O mercado interpretou o gesto de Washington como parte de uma escalada que pode se desdobrar em medidas de maior impacto econômico. Vale lembrar que, em julho, o presidente dos Estados Unidos, Donald Trump, já havia anunciado tarifas de 50% sobre produtos brasileiros, justificando a decisão como reação política às condenações do ex-presidente Jair Bolsonaro no Supremo Tribunal Federal.

A conjuntura ganha ainda mais peso em razão da agenda da semana. Na terça-feira, o presidente Luiz Inácio Lula da Silva discursará na Assembleia-Geral da ONU, em Nova York, com expectativa de um possível encontro com Trump. A reunião, se confirmada, ocorre em um momento em que investidores acompanham atentamente os desdobramentos diplomáticos.

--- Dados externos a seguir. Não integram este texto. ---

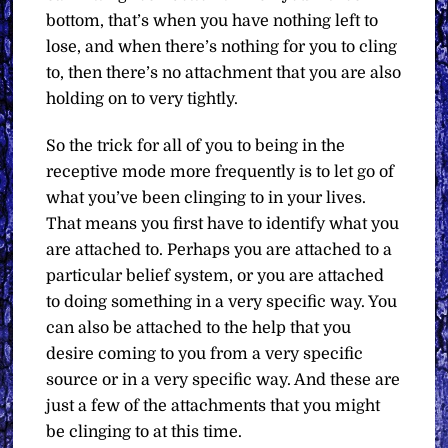
bottom, that’s when you have nothing left to
lose, and when there’s nothing for you to cling
to, then there’s no attachment that you are also
holding on to very tightly.
So the trick for all of you to being in the
receptive mode more frequently is to let go of
what you’ve been clinging to in your lives.
That means you first have to identify what you
are attached to. Perhaps you are attached to a
particular belief system, or you are attached
to doing something in a very specific way. You
can also be attached to the help that you
desire coming to you from a very specific
source or in a very specific way. And these are
just a few of the attachments that you might
be clinging to at this time.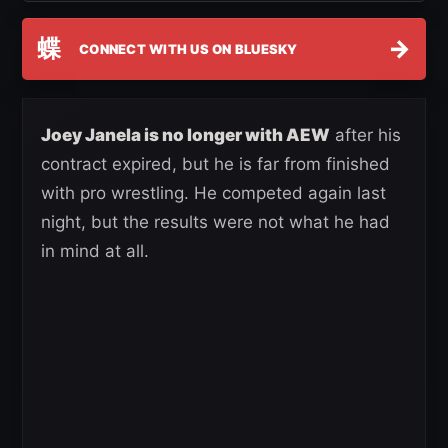
蝶
→
CONNECT WITH US ON BLUESKY
Joey Janela is no longer with AEW
after his
contract expired, but he is far from finished
with pro wrestling. He competed again last
night, but the results were not what he had
in mind at all.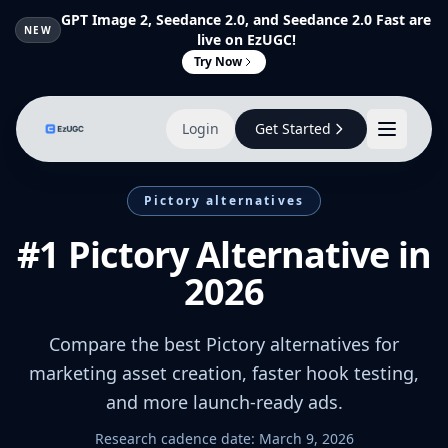
GPT Image 2, Seedance 2.0, and Seedance 2.0 Fast are
NEW
live on EzUGC!
Try Now
Login
Get Started
Pictory alternatives
#1 Pictory Alternative in
2026
Compare the best Pictory alternatives for
marketing asset creation, faster hook testing,
and more launch-ready ads.
Research cadence date:
March 9, 2026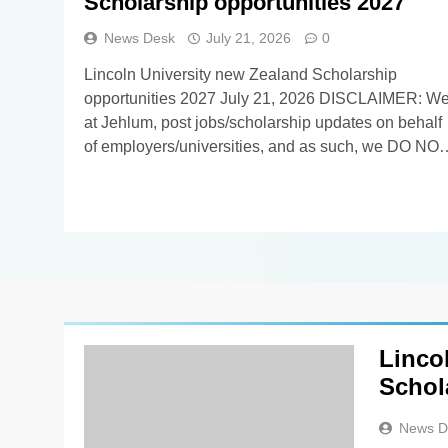
Scholarship opportunities 2027
News Desk
July 21, 2026
0
Lincoln University new Zealand Scholarship
opportunities 2027 July 21, 2026 DISCLAIMER: We
at Jehlum, post jobs/scholarship updates on behalf
of employers/universities, and as such, we DO NO
know anything about these updates apart from
whatever you find in the details below. Our
viewers/subscribers are requested NOT TO
CONTACT US in order to apply for the…
Linco
Schol
News D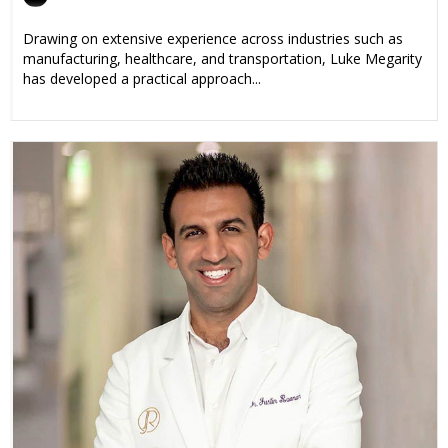
Drawing on extensive experience across industries such as
manufacturing, healthcare, and transportation, Luke Megarity
has developed a practical approach...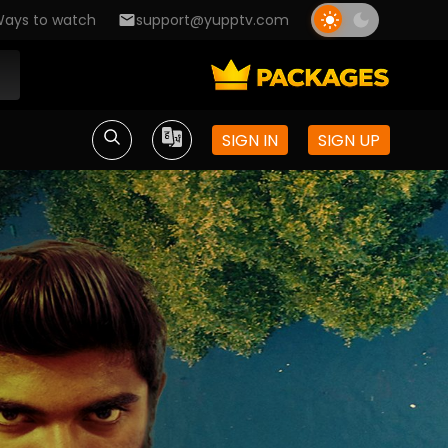
ays to watch
support@yupptv.com
SIGN IN
SIGN UP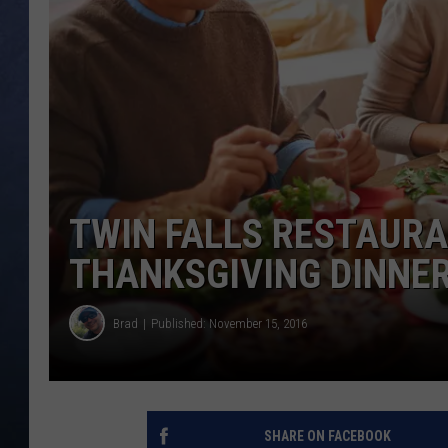
CLAY MODEN
BRETT ALAN
TARA HOLLEY
ADISON HAAGER
TWIN FALLS RESTAURA
THANKSGIVING DINNE
Brad
Published: November 15, 2016
SHARE ON FACEBOOK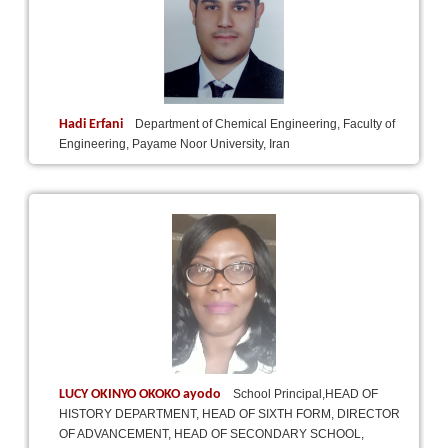
Hadi Erfani
Department of Chemical Engineering, Faculty of
Engineering, Payame Noor University, Iran
LUCY OKINYO OKOKO ayodo
School Principal,HEAD OF
HISTORY DEPARTMENT, HEAD OF SIXTH FORM, DIRECTOR
OF ADVANCEMENT, HEAD OF SECONDARY SCHOOL,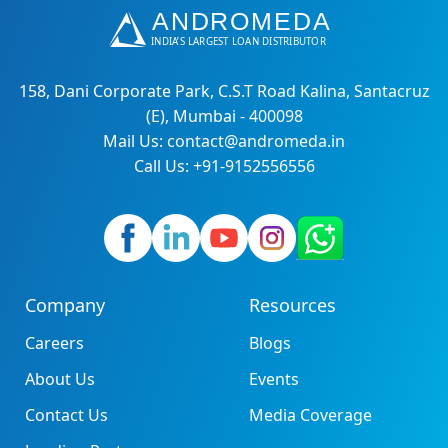
158, Dani Corporate Park, C.S.T Road Kalina, Santacruz
(E), Mumbai - 400098
Mail Us: contact@andromeda.in
Call Us: +91-9152556556
Company
Resources
Careers
Blogs
About Us
Events
Contact Us
Media Coverage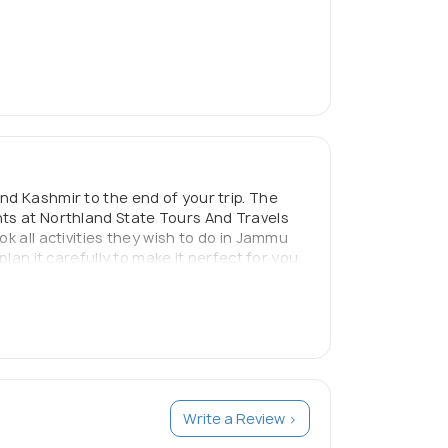
nd Kashmir to the end of your trip. The
nts at Northland State Tours And Travels
k all activities they wish to do in Jammu
lan it carefully to make it perfect for you.
 needs better than anyone else. With us
Write a Review >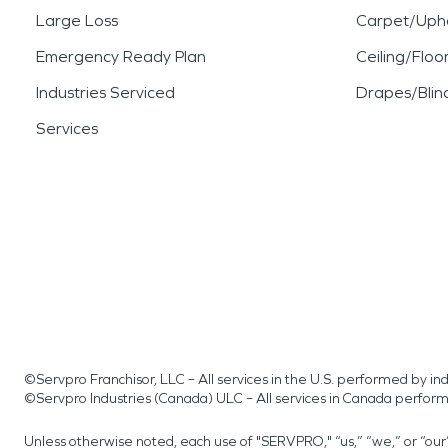
Large Loss
Carpet/Upho
Emergency Ready Plan
Ceiling/Floo
Industries Serviced
Drapes/Blin
Services
©Servpro Franchisor, LLC – All services in the U.S. performed by 
©Servpro Industries (Canada) ULC – All services in Canada perfor
Unless otherwise noted, each use of "SERVPRO," “us,” “we,” or “ou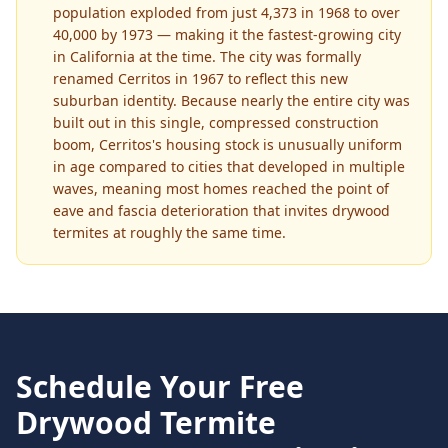
population exploded from just 4,373 in 1968 to over
40,000 by 1973 — making it the fastest-growing city
in California at the time. The city was formally
renamed Cerritos in 1967 to reflect this new
suburban identity. Because nearly the entire city was
built out in this single, compressed construction
boom, Cerritos's housing stock is unusually uniform
in age compared to cities that developed in multiple
waves, meaning most homes reached the point of
eave and fascia deterioration that invites drywood
termites at roughly the same time.
Schedule Your Free
Drywood Termite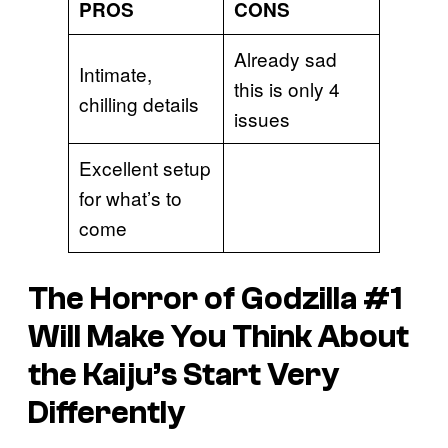
PROS
CONS
Already sad
Intimate,
this is only 4
chilling details
issues
Excellent setup
for what’s to
come
The Horror of Godzill
a #1
Will Make You Think About
the Kaiju’s Start Very
Differently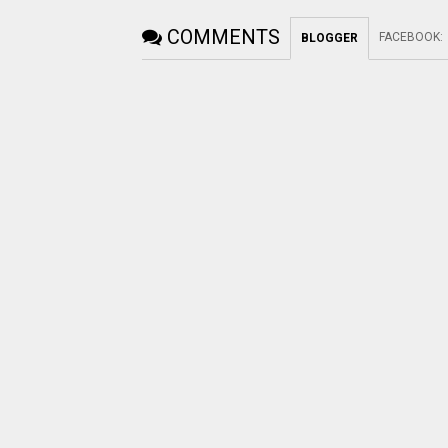
COMMENTS
FACEBOOK
:
BLOGGER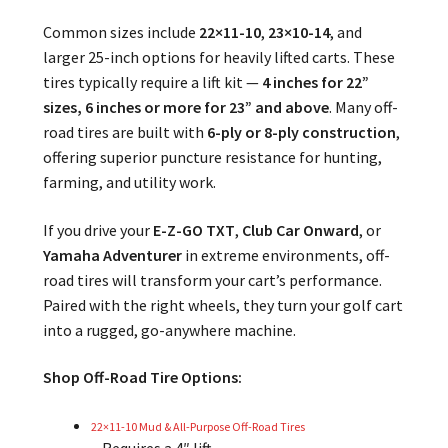
Common sizes include
22×11-10
,
23×10-14
, and
larger 25-inch options for heavily lifted carts. These
tires typically require a lift kit —
4 inches for 22”
sizes, 6 inches or more for 23” and above
. Many off-
road tires are built with
6-ply or 8-ply construction
,
offering superior puncture resistance for hunting,
farming, and utility work.
If you drive your
E-Z-GO TXT
,
Club Car Onward
, or
Yamaha Adventurer
in extreme environments, off-
road tires will transform your cart’s performance.
Paired with the right wheels, they turn your golf cart
into a rugged, go-anywhere machine.
Shop Off-Road Tire Options:
22×11-10 Mud & All-Purpose Off-Road Tires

Internamente, a atenção se volta para a divulgação da ata da última reunião do Comitê de Política Monetária (Copom), marcada para esta terça-feira, e para a divulgação do IPCA-15 e do Relatório de Política Monetária, ambos previstos para quinta-feira. Os indicadores devem ajudar a calibrar as expectativas sobre os próximos passos do Banco Central em relação à taxa básica de juros.

No campo político, falas do ministro da Fazenda, Fernando Haddad, e do presidente da Câmara dos Deputados, Hugo Motta, também repercutiram nos negócios. Haddad defendeu que o fortalecimento do arcabouço fiscal depende de diálogo político com o Congresso para ajustes de regras. Já Motta afirmou que a proposta de isenção de Imposto de Renda para quem ganha até R$ 5 mil poderá ser votada já na próxima semana.

Para analistas, o movimento de alta do dólar reflete uma combinação de fatores técnicos e políticos. “Havia espaço para correção, porque a moeda estava relativamente barata em relação a outras divisas. A tensão adicional trazida pelo anúncio das sanções ampliou a aversão ao risco e reforçou o movimento defensivo dos investidores”, avaliou Jefferson Rugik, diretor da Correparti Corretora.

A expectativa é de que a volatilidade continue nos próximos dias, em função do acúmulo de eventos que podem impactar tanto o cenário doméstico quanto o internacional. A percepção de risco político e a possibilidade de novas medidas restritivas vindas de Washington devem seguir como elementos de pressão sobre a moeda brasileira no curto prazo.